MATERIAL SHOWN Block Start
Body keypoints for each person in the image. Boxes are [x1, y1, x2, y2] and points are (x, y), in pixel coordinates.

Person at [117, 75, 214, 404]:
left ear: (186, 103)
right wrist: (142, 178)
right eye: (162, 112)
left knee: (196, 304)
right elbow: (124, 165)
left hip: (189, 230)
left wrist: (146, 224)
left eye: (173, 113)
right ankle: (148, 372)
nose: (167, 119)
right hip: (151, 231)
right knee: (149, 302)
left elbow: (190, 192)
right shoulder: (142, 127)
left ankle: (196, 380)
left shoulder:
MATERIAL SHOWN Block End
#### WORK ORDER
Write each entry out again, exactly as it reads above.

#### FINAL ANSWER
Body keypoints for each person in the image. Boxes are [x1, y1, x2, y2] and points are (x, y), in pixel coordinates.

Person at [117, 75, 214, 404]:
left ear: (186, 103)
right wrist: (142, 178)
right eye: (162, 112)
left knee: (196, 304)
right elbow: (124, 165)
left hip: (189, 230)
left wrist: (146, 224)
left eye: (173, 113)
right ankle: (148, 372)
nose: (167, 119)
right hip: (151, 231)
right knee: (149, 302)
left elbow: (190, 192)
right shoulder: (142, 127)
left ankle: (196, 380)
left shoulder:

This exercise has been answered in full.